#### Page text:
■ ■ ■
Ah, indeed, we can break it with use of signal emitting in the signals 
in same thread and then introducing the threading mechanism in a 
separate patch (Why didn't I think of this)

>
>> Signed-off-by: Umang Jain <umang.jain@ideasonboard.com>
>> ---
>>   src/android/camera_device.cpp | 92 +++++++++++++++++++++++++++++++----
>>   src/android/camera_device.h   | 21 +++++++-
>>   src/android/camera_stream.cpp | 35 ++++++++++---
>>   src/android/camera_stream.h   | 40 +++++++++++++++
>>   4 files changed, 170 insertions(+), 18 deletions(-)
>>
>> diff --git a/src/android/camera_device.cpp b/src/android/camera_device.cpp
>> index fea59ce6..08237187 100644
>> --- a/src/android/camera_device.cpp
>> +++ b/src/android/camera_device.cpp
>> @@ -960,6 +960,7 @@ int CameraDevice::processCaptureRequest(camera3_capture_request_t *camera3Reques
>>   		 * and add them to the Request if required.
■ ■ ■
#### Instructions for the task:
Copy the patch review text word for word, starting at "Ah, indeed, we" and ending at "think of this)".
■ ■ ■
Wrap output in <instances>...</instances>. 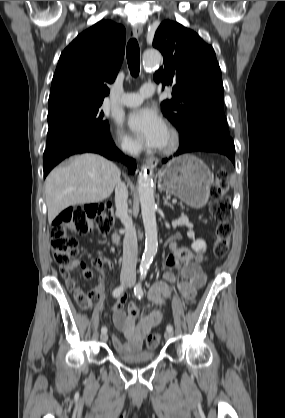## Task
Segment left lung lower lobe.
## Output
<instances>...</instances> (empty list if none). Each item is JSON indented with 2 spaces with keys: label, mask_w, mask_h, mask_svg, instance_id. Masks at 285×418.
<instances>
[{
  "label": "left lung lower lobe",
  "mask_w": 285,
  "mask_h": 418,
  "mask_svg": "<svg viewBox=\"0 0 285 418\" xmlns=\"http://www.w3.org/2000/svg\"><path fill=\"white\" fill-rule=\"evenodd\" d=\"M193 151L221 153L227 156L233 163L235 160V146L232 138L220 133L203 134L187 143L180 144V147L174 156ZM166 161L167 159H164L163 163Z\"/></svg>",
  "instance_id": "1"
}]
</instances>
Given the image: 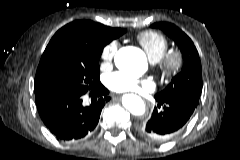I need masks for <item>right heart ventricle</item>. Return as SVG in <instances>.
Listing matches in <instances>:
<instances>
[{"instance_id":"1","label":"right heart ventricle","mask_w":240,"mask_h":160,"mask_svg":"<svg viewBox=\"0 0 240 160\" xmlns=\"http://www.w3.org/2000/svg\"><path fill=\"white\" fill-rule=\"evenodd\" d=\"M152 62L159 61L169 48L168 39L160 32L146 30L136 37Z\"/></svg>"}]
</instances>
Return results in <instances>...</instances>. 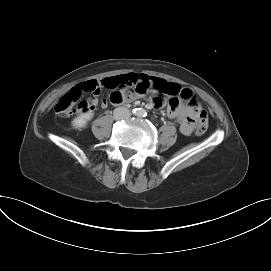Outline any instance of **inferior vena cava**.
<instances>
[{
	"label": "inferior vena cava",
	"instance_id": "1",
	"mask_svg": "<svg viewBox=\"0 0 271 271\" xmlns=\"http://www.w3.org/2000/svg\"><path fill=\"white\" fill-rule=\"evenodd\" d=\"M131 115L130 110L125 107H118L114 110V116L116 119H122Z\"/></svg>",
	"mask_w": 271,
	"mask_h": 271
}]
</instances>
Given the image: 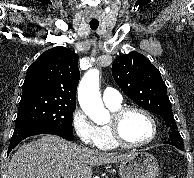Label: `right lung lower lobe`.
I'll return each instance as SVG.
<instances>
[{"label":"right lung lower lobe","instance_id":"obj_1","mask_svg":"<svg viewBox=\"0 0 194 178\" xmlns=\"http://www.w3.org/2000/svg\"><path fill=\"white\" fill-rule=\"evenodd\" d=\"M38 134L58 135L69 141H72L74 138L72 133L59 132V131H55L54 129L48 128V127H42V126L22 127V128H18L14 130L13 136L11 138V141L8 147V154L23 139L29 136L38 135Z\"/></svg>","mask_w":194,"mask_h":178}]
</instances>
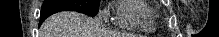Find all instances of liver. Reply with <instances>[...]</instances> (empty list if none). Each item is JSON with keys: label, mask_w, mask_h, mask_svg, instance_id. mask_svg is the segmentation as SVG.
Returning a JSON list of instances; mask_svg holds the SVG:
<instances>
[{"label": "liver", "mask_w": 219, "mask_h": 37, "mask_svg": "<svg viewBox=\"0 0 219 37\" xmlns=\"http://www.w3.org/2000/svg\"><path fill=\"white\" fill-rule=\"evenodd\" d=\"M42 37H100L96 21L84 14L62 11L50 16L41 26Z\"/></svg>", "instance_id": "6515ba94"}]
</instances>
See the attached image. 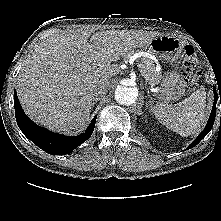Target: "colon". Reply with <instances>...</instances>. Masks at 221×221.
Listing matches in <instances>:
<instances>
[{
    "instance_id": "5ec220e1",
    "label": "colon",
    "mask_w": 221,
    "mask_h": 221,
    "mask_svg": "<svg viewBox=\"0 0 221 221\" xmlns=\"http://www.w3.org/2000/svg\"><path fill=\"white\" fill-rule=\"evenodd\" d=\"M183 79L188 85L196 84L199 78V62L191 45L185 46L183 54Z\"/></svg>"
}]
</instances>
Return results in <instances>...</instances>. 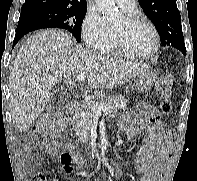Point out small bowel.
I'll return each mask as SVG.
<instances>
[{
	"instance_id": "small-bowel-1",
	"label": "small bowel",
	"mask_w": 197,
	"mask_h": 181,
	"mask_svg": "<svg viewBox=\"0 0 197 181\" xmlns=\"http://www.w3.org/2000/svg\"><path fill=\"white\" fill-rule=\"evenodd\" d=\"M119 126L126 131L128 137H134L147 127L148 132L134 168L139 175V181H164V161L169 157L172 150L173 134L165 129L158 112L151 106L142 104L131 115H123ZM44 148L50 154H55L58 148L69 150L71 146L49 142L44 144ZM31 158H36V154H32ZM73 163L82 165L83 160L80 157H74Z\"/></svg>"
}]
</instances>
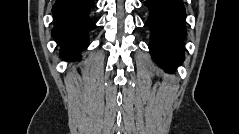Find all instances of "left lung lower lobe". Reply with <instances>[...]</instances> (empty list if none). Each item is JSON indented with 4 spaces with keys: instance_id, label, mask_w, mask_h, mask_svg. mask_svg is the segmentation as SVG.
<instances>
[{
    "instance_id": "1",
    "label": "left lung lower lobe",
    "mask_w": 239,
    "mask_h": 134,
    "mask_svg": "<svg viewBox=\"0 0 239 134\" xmlns=\"http://www.w3.org/2000/svg\"><path fill=\"white\" fill-rule=\"evenodd\" d=\"M149 18L145 25L151 30L149 49L155 61L167 72L184 60L183 39L186 17L182 0H146Z\"/></svg>"
}]
</instances>
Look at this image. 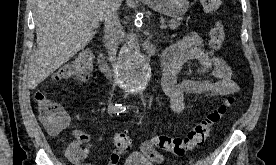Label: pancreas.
Wrapping results in <instances>:
<instances>
[{
  "instance_id": "1",
  "label": "pancreas",
  "mask_w": 276,
  "mask_h": 165,
  "mask_svg": "<svg viewBox=\"0 0 276 165\" xmlns=\"http://www.w3.org/2000/svg\"><path fill=\"white\" fill-rule=\"evenodd\" d=\"M180 24H181V19H173V20L169 21V25L168 26L171 29H176V28H178L180 26Z\"/></svg>"
}]
</instances>
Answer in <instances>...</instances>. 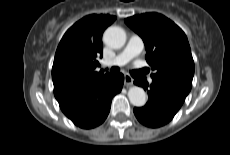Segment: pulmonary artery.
<instances>
[{
  "label": "pulmonary artery",
  "mask_w": 230,
  "mask_h": 155,
  "mask_svg": "<svg viewBox=\"0 0 230 155\" xmlns=\"http://www.w3.org/2000/svg\"><path fill=\"white\" fill-rule=\"evenodd\" d=\"M144 43L137 35H132L126 47L113 59L104 61V66H122L137 57L143 50Z\"/></svg>",
  "instance_id": "e3ab8cb5"
}]
</instances>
■ ■ ■
#### The output:
Ah, indeed, we can break it with use of signal emitting in the signals 
in same thread and then introducing the threading mechanism in a 
separate patch (Why didn't I think of this)